El de la Olavarría es uno de los casos críticos que se trataron el último jueves en una reunión entre Soledad Acuña, la ministra de Educación de la ciudad de Buenos Aires, y un grupo de vecinos de la comuna 12 . Éramos unas cien personas -padres, docentes, abuelos- y cada uno llevó sus inquietudes, en muchos casos dramas particulares. Pese a mi escepticismo frente a este tipo de iniciativas, donde confluyen la política 2.0 y cierta catarsis terapéutica, me anoté y fui no sólo porque integro una cooperadora -la de la escuela 9 del distrito 16, que funciona bien y tiene problemáticas mucho más leves que la 1; la segmentación de clase entre colegios públicos se da de una forma rara e inapelable- sino porque creo que hay que agotar cualquier instancia de discusión antes de cacarear sobre el "estado lamentable" de lo que sea.
Los problemas básicos ocuparon la mayor parte del intercambio, que duró casi dos horas. Difícilmente podían tratarse cuestiones académicas o metodológicas cuando los reclamos incluían desmoronamientos, invasiones de palomas, violencia en las aulas o la demora en la entrega de los libros de texto (que este año llegaron a los alumnos entre junio y julio). Sin embargo, cerca del final de la conversación, una docente que enseña latín en un profesorado se permitió abordar la cuestión del nivel educativo. "Parece bobo hablar de esto cuando hay escuelas a las que se les cae el techo -dijo-, pero los maestros y profesores no salen de los yuyos: hay que formarlos. Si seguimos así, la situación va a ir de mal en peor".

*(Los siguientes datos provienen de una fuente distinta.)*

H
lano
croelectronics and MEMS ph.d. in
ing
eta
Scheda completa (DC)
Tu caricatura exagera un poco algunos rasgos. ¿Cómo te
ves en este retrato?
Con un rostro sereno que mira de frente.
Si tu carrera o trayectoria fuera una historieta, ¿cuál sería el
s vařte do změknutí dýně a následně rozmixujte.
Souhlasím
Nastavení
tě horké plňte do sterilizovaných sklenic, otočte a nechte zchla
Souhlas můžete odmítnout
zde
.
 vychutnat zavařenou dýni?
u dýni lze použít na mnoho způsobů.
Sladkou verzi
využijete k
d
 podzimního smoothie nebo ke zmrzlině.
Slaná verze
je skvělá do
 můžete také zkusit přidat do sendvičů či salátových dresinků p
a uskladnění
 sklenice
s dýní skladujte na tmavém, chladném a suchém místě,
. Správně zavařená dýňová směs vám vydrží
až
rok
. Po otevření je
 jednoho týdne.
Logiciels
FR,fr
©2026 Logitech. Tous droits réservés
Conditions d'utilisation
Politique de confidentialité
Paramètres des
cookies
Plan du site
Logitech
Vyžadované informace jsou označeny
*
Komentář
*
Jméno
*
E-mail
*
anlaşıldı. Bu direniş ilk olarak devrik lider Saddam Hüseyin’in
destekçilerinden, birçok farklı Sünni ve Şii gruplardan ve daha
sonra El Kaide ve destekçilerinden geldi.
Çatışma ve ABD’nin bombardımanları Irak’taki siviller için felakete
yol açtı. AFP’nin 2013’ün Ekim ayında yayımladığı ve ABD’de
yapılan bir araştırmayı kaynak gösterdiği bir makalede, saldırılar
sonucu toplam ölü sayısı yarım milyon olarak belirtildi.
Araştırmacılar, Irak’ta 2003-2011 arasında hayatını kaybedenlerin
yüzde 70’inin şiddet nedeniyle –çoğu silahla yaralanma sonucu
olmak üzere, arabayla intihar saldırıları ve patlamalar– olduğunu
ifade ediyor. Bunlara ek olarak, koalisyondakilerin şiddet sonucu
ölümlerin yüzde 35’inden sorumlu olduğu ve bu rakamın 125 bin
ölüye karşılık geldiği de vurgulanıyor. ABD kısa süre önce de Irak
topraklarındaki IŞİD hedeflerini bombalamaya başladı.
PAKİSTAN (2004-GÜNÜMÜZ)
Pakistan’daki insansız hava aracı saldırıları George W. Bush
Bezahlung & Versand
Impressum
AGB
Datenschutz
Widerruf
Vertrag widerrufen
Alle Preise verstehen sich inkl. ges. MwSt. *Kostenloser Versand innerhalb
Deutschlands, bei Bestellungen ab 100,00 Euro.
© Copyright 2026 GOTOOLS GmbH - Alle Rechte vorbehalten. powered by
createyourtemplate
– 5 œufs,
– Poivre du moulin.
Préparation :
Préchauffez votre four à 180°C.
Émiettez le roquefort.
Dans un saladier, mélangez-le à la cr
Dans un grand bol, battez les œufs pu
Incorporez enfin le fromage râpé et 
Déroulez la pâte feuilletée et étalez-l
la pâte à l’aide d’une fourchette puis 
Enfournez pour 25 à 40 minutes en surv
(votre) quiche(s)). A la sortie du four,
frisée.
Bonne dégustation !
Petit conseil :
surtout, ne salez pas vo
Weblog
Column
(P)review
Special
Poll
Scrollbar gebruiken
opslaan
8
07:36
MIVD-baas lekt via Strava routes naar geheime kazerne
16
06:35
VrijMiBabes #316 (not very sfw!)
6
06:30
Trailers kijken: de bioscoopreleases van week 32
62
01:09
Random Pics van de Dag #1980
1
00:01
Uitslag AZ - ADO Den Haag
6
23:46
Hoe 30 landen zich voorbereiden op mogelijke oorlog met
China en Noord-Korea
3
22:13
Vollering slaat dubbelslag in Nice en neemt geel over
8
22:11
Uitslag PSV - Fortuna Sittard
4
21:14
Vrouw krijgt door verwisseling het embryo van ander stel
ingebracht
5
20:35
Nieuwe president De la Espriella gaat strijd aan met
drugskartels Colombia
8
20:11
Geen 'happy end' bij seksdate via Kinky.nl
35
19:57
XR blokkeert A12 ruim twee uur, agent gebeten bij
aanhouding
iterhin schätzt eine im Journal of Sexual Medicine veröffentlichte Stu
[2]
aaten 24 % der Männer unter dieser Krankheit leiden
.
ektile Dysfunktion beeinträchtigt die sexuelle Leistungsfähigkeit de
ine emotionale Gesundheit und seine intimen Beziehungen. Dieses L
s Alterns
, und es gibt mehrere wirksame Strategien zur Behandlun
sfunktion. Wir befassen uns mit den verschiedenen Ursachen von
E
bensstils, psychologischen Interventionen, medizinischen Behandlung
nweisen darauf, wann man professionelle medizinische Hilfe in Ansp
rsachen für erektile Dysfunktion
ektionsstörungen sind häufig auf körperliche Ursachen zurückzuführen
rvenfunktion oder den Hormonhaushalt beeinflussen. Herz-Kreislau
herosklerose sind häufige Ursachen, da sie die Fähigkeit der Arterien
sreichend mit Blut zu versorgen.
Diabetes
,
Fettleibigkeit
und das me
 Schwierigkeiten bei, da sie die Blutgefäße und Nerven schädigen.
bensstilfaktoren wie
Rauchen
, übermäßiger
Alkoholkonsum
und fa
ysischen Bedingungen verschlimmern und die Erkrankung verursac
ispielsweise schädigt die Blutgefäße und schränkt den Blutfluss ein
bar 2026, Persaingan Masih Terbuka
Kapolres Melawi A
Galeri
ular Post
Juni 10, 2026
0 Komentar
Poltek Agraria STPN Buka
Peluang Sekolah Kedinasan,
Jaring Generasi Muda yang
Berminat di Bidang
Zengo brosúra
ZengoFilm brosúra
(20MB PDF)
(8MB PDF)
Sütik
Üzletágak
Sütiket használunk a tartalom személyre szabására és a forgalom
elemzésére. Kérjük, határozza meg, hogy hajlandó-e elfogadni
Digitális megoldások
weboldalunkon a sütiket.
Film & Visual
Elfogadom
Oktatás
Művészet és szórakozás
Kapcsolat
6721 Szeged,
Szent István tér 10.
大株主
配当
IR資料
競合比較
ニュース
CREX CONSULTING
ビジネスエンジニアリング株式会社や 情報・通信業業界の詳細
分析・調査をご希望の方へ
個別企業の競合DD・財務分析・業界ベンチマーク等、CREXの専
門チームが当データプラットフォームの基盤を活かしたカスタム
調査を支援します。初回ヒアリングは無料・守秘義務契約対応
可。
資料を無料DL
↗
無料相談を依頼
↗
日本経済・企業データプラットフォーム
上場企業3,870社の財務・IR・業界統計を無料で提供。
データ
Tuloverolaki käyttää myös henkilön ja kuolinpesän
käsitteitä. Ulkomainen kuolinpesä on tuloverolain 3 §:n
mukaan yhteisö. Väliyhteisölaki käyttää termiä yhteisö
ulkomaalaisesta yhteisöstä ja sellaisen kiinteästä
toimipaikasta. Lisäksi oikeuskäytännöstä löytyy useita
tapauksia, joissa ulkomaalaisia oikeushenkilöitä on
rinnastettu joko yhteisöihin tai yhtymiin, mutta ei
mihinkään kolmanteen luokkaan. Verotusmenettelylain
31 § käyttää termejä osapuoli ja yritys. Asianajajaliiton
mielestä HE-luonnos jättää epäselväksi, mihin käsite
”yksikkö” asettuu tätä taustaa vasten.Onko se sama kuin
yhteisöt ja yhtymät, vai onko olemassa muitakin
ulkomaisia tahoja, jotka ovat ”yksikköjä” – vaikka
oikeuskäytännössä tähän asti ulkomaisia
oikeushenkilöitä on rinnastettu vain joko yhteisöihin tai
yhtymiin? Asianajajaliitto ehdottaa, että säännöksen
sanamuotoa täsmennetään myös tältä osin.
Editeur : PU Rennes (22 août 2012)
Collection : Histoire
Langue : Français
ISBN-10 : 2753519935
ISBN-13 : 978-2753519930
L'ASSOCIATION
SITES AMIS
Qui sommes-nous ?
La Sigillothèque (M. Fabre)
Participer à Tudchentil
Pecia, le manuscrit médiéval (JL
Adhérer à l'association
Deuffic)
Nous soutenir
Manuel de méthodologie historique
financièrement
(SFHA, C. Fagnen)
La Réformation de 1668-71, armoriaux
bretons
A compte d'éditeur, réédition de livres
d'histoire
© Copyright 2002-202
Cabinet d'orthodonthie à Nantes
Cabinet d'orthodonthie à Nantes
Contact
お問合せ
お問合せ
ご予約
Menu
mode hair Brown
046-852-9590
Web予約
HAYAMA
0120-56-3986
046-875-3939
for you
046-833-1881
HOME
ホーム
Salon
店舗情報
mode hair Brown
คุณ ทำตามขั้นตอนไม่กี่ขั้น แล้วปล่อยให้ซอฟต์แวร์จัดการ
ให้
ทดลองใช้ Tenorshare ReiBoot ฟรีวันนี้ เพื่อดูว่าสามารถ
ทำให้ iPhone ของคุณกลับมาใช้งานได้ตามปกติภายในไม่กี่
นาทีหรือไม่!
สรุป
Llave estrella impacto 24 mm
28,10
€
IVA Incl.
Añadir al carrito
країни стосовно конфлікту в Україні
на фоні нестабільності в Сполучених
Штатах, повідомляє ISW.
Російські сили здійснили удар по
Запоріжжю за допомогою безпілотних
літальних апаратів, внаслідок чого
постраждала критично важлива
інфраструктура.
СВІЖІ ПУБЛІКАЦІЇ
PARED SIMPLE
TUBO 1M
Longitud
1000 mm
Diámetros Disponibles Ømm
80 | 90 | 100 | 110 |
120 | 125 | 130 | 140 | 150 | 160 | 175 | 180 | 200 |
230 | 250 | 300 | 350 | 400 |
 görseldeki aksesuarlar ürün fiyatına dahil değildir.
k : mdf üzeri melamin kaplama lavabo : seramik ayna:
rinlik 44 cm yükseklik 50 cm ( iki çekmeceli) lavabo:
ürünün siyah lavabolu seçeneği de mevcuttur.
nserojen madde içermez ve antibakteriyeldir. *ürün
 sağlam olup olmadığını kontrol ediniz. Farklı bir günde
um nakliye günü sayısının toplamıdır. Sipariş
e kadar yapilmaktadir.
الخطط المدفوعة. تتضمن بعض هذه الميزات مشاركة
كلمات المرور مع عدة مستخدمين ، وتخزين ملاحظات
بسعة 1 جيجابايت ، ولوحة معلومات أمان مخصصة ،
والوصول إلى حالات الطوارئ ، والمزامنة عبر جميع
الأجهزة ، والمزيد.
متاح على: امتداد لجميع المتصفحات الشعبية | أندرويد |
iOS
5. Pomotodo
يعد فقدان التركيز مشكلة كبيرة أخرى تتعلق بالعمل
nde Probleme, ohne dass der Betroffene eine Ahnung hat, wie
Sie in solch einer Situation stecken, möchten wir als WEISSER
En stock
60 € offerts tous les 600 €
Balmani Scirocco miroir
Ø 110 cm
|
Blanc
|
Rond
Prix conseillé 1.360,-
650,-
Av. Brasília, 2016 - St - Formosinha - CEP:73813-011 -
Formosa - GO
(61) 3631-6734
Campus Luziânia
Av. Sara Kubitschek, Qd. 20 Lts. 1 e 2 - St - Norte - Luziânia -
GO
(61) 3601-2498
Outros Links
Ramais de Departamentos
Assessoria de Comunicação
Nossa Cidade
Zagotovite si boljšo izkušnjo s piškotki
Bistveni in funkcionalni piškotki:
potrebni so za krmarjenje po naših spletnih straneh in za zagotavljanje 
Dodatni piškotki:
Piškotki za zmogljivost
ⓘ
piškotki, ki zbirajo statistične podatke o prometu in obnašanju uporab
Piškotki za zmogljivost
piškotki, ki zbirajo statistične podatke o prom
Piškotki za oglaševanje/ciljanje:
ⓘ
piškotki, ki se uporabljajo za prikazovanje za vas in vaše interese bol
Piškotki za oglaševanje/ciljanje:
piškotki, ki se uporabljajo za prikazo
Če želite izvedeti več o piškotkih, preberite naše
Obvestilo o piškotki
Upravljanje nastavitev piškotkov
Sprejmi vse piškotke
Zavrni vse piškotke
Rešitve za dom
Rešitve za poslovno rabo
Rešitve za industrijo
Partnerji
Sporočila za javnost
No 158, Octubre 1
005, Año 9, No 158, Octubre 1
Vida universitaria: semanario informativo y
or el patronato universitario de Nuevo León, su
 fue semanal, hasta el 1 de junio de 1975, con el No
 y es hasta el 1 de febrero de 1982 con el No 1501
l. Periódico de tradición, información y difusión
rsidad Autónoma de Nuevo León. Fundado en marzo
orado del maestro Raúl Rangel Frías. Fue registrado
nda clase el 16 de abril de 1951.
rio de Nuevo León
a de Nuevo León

Acuña, con oficio político, coincidió en casi todos los diagnósticos, dio algunas respuestas y prometió trabajar en soluciones. Habló de la necesidad de prestigiar la docencia -aunque no queda claro cómo sería posible-, una profesión cuyo alcance vocacional merma año tras año, con una caída de un 25% de graduados porteños en la última década y estudiantes que demoran cada vez más en completar los profesorados. El contexto explica en parte los datos que arrojó esta semana un estudio del Diálogo Interamericano: en América latina, los docentes dedican un 65 por ciento -o menos- del tiempo de clase a la enseñanza propiamente dicha, un número bajo comparado con los estándares de referencia de otras regiones, que llegan al 85 por ciento.
Aun así, y más allá de las corrientes que proponen "educar sin escolarizar", la escuela sigue siendo ese ámbito defectuoso pero irreemplazable por el que vale la pena trabajar. Hace unos días, el educador Mariano Narodowski rescataba en este diario la vigencia de Didáctica Magna, el libro que escribió Jan Amos Comenius en 1657. "Inventa la escuela que hoy conocemos, pero al mismo tiempo le impregna su insatisfacción y la necesidad de mejorarla -dice Narodowski sobre el libro-: escuela y queja por la escuela nacieron al mismo tiempo."